Campaign of the Week
2 February 2021
KFC China redesigns online ordering for rainy days /
Fast food chain simplifies online ordering on rainy days to cope with demand spike, cuts meal prep time 25%
Challenge / KFC China’s orders can spike 10% during rainy days resulting in backlogs and delivery delays. With every KFC outlet straining during periods of bad weather, KFC wanted to reduce the pressure on its staff while maintaining its sales growth. But how to solve the chaotic in-store experience brought on by rain?
Solution / KFC China replaced its à la carte menus with simplified discount meal combos which it promoted via KFC’s mobile ordering app whenever it rained. The pared-back menu made it easier for KFC to prepare meals on-time, reducing delays and alleviating pressure on the restaurant chain’s delivery and in-store staff.
Created by Isobar China, Shanghai, The God of Rain discounted menus were automatically triggered through real-time weather and location data. The fast food chain rolled out the weather-dependent promotions across its 6,000 stores in China.
To promote the campaign, KFC China partnered with Taiwanese rock star Jam Hsiao who is jokingly nicknamed ‘The God of Rain’ because it rained at 83% of his concerts when he toured China.

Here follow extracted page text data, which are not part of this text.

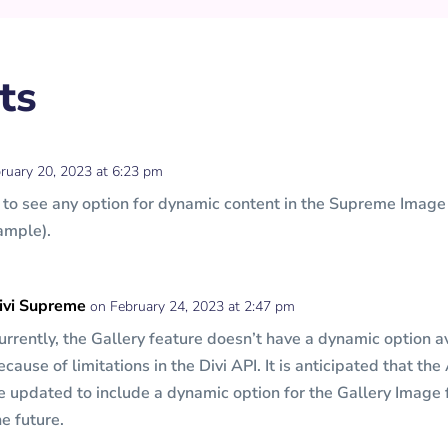
ts
ruary 20, 2023 at 6:23 pm
m to see any option for dynamic content in the Supreme Imag
ample).
ivi Supreme
on February 24, 2023 at 2:47 pm
urrently, the Gallery feature doesn’t have a dynamic option a
ecause of limitations in the Divi API. It is anticipated that the
e updated to include a dynamic option for the Gallery Image 
he future.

Results / According to the agency, in the first two weeks, more than 850,000 people used the rainy-day menu with more than 200,000 users in one single day. The brand’s meal preparation time decreased by 25%, while rain delivery orders increased by 4% and average spend per order rose by 8%.
Contagious Insight /
Rain or shine / Convenience is at the heart of this weather responsive campaign that solves a customer pain point as well as a supply issue. KFC China won’t be the only restaurant business struggling to cope with order spikes during periods of bad weather. But the chain manages to set itself apart by cutting down on wait times and guaranteeing cheaper prices. In this way, it turns a negative into a positive for its Chinese customers. We’ve seen plenty of other weather responsive advertising before from brands such as Subway, Prospan and the North Face. However, KFC China’s campaign goes the extra mile in terms of scale, integration and use of a world-famous celebrity. Clearly, this is more than just a one-off. It is an effective long-term strategy for dealing with backlogs, engaging consumers and cementing KFC in China’s food delivery business, which is worth an estimated ¥579bn ($89.4bn) per year.

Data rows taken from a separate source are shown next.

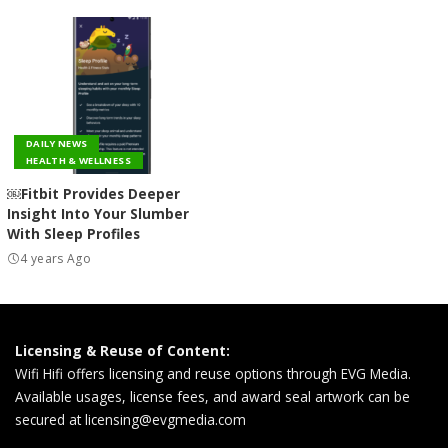
DAILY NEWS
HEALTH & WELLNESS
￼Fitbit Provides Deeper
Insight Into Your Slumber
With Sleep Profiles
4 years Ago
Licensing & Reuse of Content:
Wifi Hifi offers licensing and reuse options through EVG Media.
Available usages, license fees, and award seal artwork can be
secured at
licensing@evgmedia.com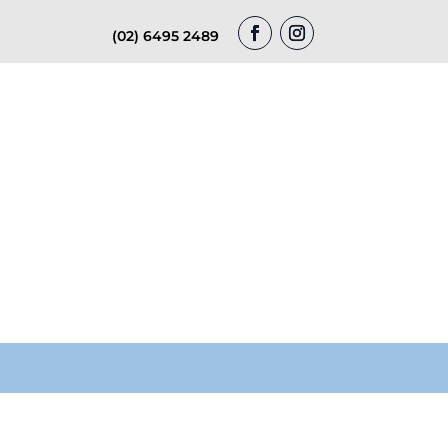
(02) 6495 2489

Category entry points / The campaign also helps to ingrain the habit of ‘having KFC when it rains’ among Chinese consumers. In their book How Brands Grow Part 2, Jenni Romaniuk and Byron Sharp, professors at the Ehrenberg-Bass Institute for Marketing Science, advise brands to increase mental availability in consumers by boosting the category entry points – ie, the different circumstances in which customers buy from a brand and its category competitors. KFC China clearly understands that it needs to be in the memory business by associating itself with the weather.
On brand / This is very much in line with KFC China’s willingness to embracing the latest technology. A few years ago, the brand had lost relevance by failing to keep up with the evolving digital expectations of its customers. Since then, the brand has undergone a digital transformation in China, putting frictionless payments and innovation at the heart of its model. From this most recent iteration, this strategy continues to pay off today. You can read more about KFC China’s foray into technology in our Brand Spotlight, here.
‘Young Chinese customers are hyper-connected and rarely use things like cash anymore,’ said Steven Li, the former chief marketing officer of Yum China (the group that owns KFC China), in an interview with Contagious. ‘Retail companies and brands are now required to create seamless digital experiences for them or risk becoming obsolete.’